Problem description |
Will you write out every line of the records below word for word, without leaving any out?

++++++

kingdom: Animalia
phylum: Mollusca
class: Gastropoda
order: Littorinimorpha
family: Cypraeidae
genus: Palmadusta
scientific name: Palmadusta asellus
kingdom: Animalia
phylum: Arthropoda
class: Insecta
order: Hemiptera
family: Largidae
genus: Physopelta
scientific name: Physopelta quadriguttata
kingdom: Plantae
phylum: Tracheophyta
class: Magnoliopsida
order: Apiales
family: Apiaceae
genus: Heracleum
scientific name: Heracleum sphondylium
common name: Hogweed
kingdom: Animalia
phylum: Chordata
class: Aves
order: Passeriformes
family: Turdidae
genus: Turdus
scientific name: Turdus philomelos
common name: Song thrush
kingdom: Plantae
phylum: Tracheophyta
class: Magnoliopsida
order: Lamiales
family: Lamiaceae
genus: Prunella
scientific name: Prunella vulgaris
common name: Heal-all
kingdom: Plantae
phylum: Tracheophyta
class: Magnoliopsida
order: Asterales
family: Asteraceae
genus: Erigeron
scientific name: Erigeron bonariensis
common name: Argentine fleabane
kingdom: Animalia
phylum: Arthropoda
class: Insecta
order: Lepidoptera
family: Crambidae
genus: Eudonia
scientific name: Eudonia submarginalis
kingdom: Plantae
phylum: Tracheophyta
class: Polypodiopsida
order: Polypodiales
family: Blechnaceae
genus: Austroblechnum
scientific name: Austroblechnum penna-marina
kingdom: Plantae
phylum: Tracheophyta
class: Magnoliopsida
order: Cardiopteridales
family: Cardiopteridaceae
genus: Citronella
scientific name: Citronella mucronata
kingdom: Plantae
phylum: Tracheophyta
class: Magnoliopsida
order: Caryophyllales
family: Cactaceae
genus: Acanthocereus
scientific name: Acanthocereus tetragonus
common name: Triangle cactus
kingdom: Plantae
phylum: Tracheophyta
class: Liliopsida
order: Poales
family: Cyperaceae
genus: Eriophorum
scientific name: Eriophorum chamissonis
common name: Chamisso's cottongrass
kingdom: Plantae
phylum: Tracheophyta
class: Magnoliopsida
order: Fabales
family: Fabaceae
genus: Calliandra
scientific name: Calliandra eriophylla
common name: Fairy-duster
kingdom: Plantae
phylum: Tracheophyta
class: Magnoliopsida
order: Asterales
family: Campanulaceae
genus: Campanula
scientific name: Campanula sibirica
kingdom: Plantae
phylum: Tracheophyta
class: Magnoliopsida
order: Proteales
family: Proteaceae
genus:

++++++

Reply to the task |
kingdom: Animalia
phylum: Mollusca
class: Gastropoda
order: Littorinimorpha
family: Cypraeidae
genus: Palmadusta
scientific name: Palmadusta asellus
kingdom: Animalia
phylum: Arthropoda
class: Insecta
order: Hemiptera
family: Largidae
genus: Physopelta
scientific name: Physopelta quadriguttata
kingdom: Plantae
phylum: Tracheophyta
class: Magnoliopsida
order: Apiales
family: Apiaceae
genus: Heracleum
scientific name: Heracleum sphondylium
common name: Hogweed
kingdom: Animalia
phylum: Chordata
class: Aves
order: Passeriformes
family: Turdidae
genus: Turdus
scientific name: Turdus philomelos
common name: Song thrush
kingdom: Plantae
phylum: Tracheophyta
class: Magnoliopsida
order: Lamiales
family: Lamiaceae
genus: Prunella
scientific name: Prunella vulgaris
common name: Heal-all
kingdom: Plantae
phylum: Tracheophyta
class: Magnoliopsida
order: Asterales
family: Asteraceae
genus: Erigeron
scientific name: Erigeron bonariensis
common name: Argentine fleabane
kingdom: Animalia
phylum: Arthropoda
class: Insecta
order: Lepidoptera
family: Crambidae
genus: Eudonia
scientific name: Eudonia submarginalis
kingdom: Plantae
phylum: Tracheophyta
class: Polypodiopsida
order: Polypodiales
family: Blechnaceae
genus: Austroblechnum
scientific name: Austroblechnum penna-marina
kingdom: Plantae
phylum: Tracheophyta
class: Magnoliopsida
order: Cardiopteridales
family: Cardiopteridaceae
genus: Citronella
scientific name: Citronella mucronata
kingdom: Plantae
phylum: Tracheophyta
class: Magnoliopsida
order: Caryophyllales
family: Cactaceae
genus: Acanthocereus
scientific name: Acanthocereus tetragonus
common name: Triangle cactus
kingdom: Plantae
phylum: Tracheophyta
class: Liliopsida
order: Poales
family: Cyperaceae
genus: Eriophorum
scientific name: Eriophorum chamissonis
common name: Chamisso's cottongrass
kingdom: Plantae
phylum: Tracheophyta
class: Magnoliopsida
order: Fabales
family: Fabaceae
genus: Calliandra
scientific name: Calliandra eriophylla
common name: Fairy-duster
kingdom: Plantae
phylum: Tracheophyta
class: Magnoliopsida
order: Asterales
family: Campanulaceae
genus: Campanula
scientific name: Campanula sibirica
kingdom: Plantae
phylum: Tracheophyta
class: Magnoliopsida
order: Proteales
family: Proteaceae
genus:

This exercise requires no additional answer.